Structure of MLV-based vectors pGF₁₀₀FP and pGF_SLFP, which contain LTRs and all of the cis-acting elements of MLV. The GF and FP fragments, as well as neo, are transcribed from the LTR promoter. The IRES of encephalomyocarditis virus is used to express neo. The directly repeated F portions of GFP are shaded and indicated by overhead arrows, which are 100 bp in length. GF End and FP Start mark the exact sequence where the first F portion ends and the second F portion starts. The intervening sequence between the two F portions is shown below each vector. The stem-loop structure is predicted by RNAstructure (version 2.5) software. The total RNA secondary-structure energy value of the sequence shown in boldface for vGF₁₀₀FP is −1.9 kcal/mol, whereas the secondary-structure energy value of the RNA sequence shown in boldface for vGF_SLFP is −25.6 kcal/mol (DNASIS version 2.6 software).

FIG. 5.

Comparison of the effects of MLV NC basic substitution mutations in the zinc finger domain on frequency of template switching in the presence or absence of a predicted stem-loop structure in the template.
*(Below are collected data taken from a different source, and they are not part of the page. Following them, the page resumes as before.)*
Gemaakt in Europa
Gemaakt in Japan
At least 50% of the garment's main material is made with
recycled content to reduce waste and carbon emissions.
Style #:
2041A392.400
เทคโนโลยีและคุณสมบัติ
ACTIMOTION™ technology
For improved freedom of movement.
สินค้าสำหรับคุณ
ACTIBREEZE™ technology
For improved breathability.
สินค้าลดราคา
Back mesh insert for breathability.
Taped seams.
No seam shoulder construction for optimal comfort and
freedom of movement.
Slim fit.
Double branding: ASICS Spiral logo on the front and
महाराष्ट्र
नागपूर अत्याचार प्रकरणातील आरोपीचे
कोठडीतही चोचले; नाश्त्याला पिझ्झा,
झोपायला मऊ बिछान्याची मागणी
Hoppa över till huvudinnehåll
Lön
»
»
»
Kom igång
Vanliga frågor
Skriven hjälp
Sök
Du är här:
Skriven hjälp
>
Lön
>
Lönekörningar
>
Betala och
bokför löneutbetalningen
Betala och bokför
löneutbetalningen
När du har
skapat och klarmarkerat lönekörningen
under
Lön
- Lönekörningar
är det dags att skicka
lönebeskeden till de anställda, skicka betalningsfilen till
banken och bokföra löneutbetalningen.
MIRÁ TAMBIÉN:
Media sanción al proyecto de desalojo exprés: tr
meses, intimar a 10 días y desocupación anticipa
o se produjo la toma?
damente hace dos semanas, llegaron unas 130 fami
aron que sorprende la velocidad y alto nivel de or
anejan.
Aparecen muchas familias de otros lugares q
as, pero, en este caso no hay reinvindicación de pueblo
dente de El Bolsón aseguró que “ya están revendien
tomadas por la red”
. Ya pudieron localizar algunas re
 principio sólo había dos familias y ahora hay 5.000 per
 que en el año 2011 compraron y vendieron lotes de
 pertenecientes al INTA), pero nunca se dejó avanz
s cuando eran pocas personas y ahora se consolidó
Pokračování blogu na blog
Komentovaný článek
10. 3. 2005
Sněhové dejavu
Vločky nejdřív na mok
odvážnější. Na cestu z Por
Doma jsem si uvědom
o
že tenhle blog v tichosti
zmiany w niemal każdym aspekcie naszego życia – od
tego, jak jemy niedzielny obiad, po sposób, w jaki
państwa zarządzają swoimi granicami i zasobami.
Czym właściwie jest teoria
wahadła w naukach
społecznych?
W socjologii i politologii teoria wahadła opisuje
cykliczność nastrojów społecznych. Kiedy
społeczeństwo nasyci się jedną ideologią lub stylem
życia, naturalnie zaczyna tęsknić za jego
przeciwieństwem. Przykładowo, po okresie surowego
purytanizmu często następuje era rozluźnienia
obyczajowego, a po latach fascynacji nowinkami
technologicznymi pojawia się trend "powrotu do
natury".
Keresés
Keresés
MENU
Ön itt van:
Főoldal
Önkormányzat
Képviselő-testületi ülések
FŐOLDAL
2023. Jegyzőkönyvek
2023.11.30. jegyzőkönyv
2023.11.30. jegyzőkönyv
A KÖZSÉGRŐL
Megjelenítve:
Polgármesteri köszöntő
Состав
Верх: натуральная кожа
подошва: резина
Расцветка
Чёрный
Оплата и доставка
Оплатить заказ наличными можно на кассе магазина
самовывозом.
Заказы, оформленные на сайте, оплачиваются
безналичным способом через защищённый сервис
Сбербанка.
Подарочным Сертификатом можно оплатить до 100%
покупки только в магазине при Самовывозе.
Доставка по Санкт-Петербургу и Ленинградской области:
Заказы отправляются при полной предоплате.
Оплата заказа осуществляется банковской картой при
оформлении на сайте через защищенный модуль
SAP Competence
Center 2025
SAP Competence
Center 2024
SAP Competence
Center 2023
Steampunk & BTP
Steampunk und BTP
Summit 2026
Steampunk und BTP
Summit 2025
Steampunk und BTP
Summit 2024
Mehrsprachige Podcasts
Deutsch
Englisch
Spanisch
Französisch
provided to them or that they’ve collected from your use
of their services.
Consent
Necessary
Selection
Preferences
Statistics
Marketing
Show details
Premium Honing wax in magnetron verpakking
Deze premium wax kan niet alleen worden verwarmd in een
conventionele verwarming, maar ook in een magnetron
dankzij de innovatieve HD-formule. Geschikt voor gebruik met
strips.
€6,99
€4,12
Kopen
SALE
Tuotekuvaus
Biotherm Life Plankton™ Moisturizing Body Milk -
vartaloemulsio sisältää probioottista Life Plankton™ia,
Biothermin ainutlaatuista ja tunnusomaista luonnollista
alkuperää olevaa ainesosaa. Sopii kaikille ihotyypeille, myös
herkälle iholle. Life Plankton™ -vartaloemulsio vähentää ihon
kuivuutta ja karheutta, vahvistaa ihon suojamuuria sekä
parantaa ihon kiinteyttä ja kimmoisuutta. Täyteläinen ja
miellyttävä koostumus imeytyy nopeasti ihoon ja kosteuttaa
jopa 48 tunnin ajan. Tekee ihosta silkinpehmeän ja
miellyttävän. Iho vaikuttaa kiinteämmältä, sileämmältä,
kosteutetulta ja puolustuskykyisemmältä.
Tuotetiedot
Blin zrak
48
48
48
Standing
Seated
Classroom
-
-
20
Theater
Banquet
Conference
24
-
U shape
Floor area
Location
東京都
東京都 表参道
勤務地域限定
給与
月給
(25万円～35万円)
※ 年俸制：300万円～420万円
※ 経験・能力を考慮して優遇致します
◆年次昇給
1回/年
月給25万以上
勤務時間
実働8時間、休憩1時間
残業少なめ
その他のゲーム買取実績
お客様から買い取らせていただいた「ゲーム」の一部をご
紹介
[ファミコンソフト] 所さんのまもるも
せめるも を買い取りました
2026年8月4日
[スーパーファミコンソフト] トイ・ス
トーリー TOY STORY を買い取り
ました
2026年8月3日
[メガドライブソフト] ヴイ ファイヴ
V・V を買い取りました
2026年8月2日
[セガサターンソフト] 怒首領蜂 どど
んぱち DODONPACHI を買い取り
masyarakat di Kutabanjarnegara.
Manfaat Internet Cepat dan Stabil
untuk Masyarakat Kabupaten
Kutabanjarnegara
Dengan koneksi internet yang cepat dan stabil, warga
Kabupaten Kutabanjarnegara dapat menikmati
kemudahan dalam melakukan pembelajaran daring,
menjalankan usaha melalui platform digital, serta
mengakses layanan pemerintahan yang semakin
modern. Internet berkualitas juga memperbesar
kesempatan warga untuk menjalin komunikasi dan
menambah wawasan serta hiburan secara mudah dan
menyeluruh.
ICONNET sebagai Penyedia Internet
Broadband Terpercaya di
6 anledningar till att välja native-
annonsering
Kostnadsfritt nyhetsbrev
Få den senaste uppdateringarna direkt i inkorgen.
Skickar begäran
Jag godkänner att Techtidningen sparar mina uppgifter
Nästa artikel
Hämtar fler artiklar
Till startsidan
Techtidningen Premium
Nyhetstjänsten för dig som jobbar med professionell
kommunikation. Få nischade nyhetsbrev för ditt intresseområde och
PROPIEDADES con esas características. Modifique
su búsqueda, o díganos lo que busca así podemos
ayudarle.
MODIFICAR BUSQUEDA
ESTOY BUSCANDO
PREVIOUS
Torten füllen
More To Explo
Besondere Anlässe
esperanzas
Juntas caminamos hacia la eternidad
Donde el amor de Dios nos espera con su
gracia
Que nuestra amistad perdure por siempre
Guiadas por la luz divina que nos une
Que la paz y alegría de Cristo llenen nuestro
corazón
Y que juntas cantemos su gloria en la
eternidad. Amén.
The mean is averaged from two to five experiments, and the error bars represent standard errors of the mean.

FIG. 6.

trans-complementation of MLV NC zinc finger mutants and effects of substitutions in CCHC motif of MLV NC on frequency of template switching in the presence or absence of a predicted stem-loop structure in the template. The wild type (WT), K30I, and K30A are controls of the experimental system. The mean is averaged from two to four experiments, and the error bars represent standard errors of the mean.

FIG. 7.

Roles of NC in RT template switching. For simplicity, only intramolecular template switching is shown. The thick black lines represent direct repeats in an RNA template. The horizontal arrows represent nascent DNA. The thick dotted lines represent RNA template degraded by RNase H. Annealing between the nascent DNA and RNA template is designated by short vertical lines.